You can buy these tools most anywhere, but the bits and things are harder to come by. I buy my stuff from [1] Goto the site and have them send you a catalog, you'll love it. You can also get stuff from [2] and [3]
Generally J&L has the best prices, especially if you buy in bulk, but you almost certainly need the catalog since there are so many items it renders the online catalog useless.
What I use
Rotozip:
Cartridge rolls
- 1/2" x 1" x 1/8"(center hole for mandrel) 120grit straight
- 3/8" x 1" x 1/8" 120grit tapered
- 1/4" x 1 1/2" x 1/8" 120grit straight
- 4" / 6" / 8" x 1/4"shaft 1/8"x1" roll mandrel
Burrs
- 1/2" x 1" tree single cut x 6" long 1/4"shank
- 1/4" x 1/4" ball singe cut x 3" long 1/4" shank
3M star
- 1 1/2" stars on 8" mandrel. I haven't used them yet, but I have them for when I need them.
Walkthrough
Intake Side
This is the head, already decked and cleaned and checked for cracks. This is very important, because there is no point in porting a set of heads only to find out there is a crack in it and you can't use it. Decking the head is a good idea because of the combustion chamber work being done later.
You will be happy to know the exhaust side of the head isn't as complex, unless you want to make it that way.
Exhaust Side
The exhaust side of the heads presents a different objective from the intake side. The flow will be coming from the combustion chamber and exiting the port face. You do NOT want to gasket match the exhaust side, because the exhaust pulses will have a tendency to reflect back towards the exhaust valve at certain RPMs (stock manifolds are much worse for this than a good set of equal length headers too). This is called recursion, and the best way to prevent it is to have a smaller exhaust port than the manifold/header.

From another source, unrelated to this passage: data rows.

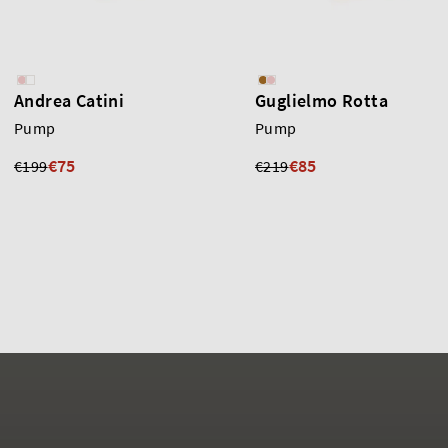
Andrea Catini
Guglielmo Rotta
Pump
Pump
€75
€85
€199
€219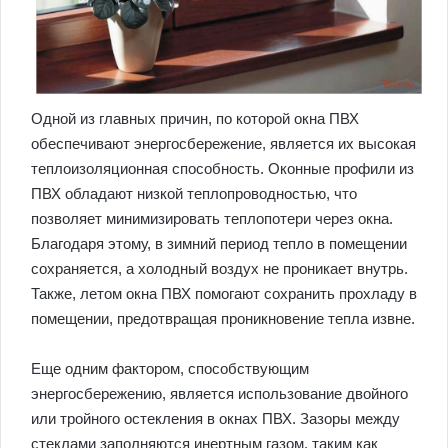
Одной из главных причин, по которой окна ПВХ
обеспечивают энергосбережение, является их высокая
теплоизоляционная способность. Оконные профили из
ПВХ обладают низкой теплопроводностью, что
позволяет минимизировать теплопотери через окна.
Благодаря этому, в зимний период тепло в помещении
сохраняется, а холодный воздух не проникает внутрь.
Также, летом окна ПВХ помогают сохранить прохладу в
помещении, предотвращая проникновение тепла извне.
Еще одним фактором, способствующим
энергосбережению, является использование двойного
или тройного остекления в окнах ПВХ. Зазоры между
стеклами заполняются инертным газом, таким как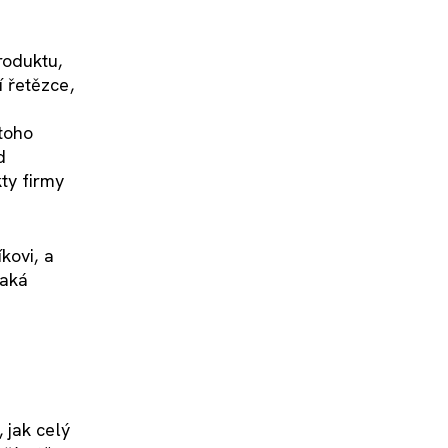
roduktu,
 řetězce,
 toho
d
ty firmy
kovi, a
jaká
 jak celý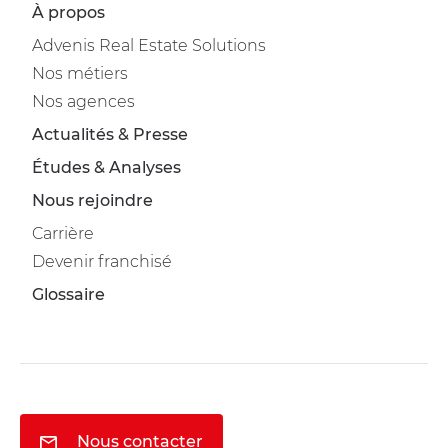
À propos
Advenis Real Estate Solutions
Nos métiers
Nos agences
Actualités & Presse
Études & Analyses
Nous rejoindre
Carrière
Devenir franchisé
Glossaire
Nous contacter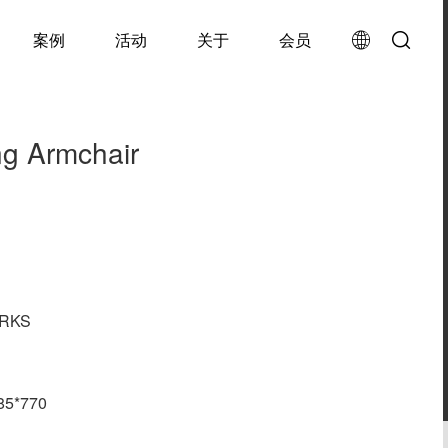
案例
活动
关于
会员
ng Armchair
RKS
5*770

So let's get on with the walkthrough.
This is the exhaust bowl area stock. You will probably find that some ports are much better matched to the valve seat than others. This particular bowl isn't too bad other than the obvious casting mark.
I will have to try a better picture later of the finished port. I don't want to clean it up and have to do it again later after I do the combustion chambers. I will say that I used the cross buffs to give the wall a nice mirror finish.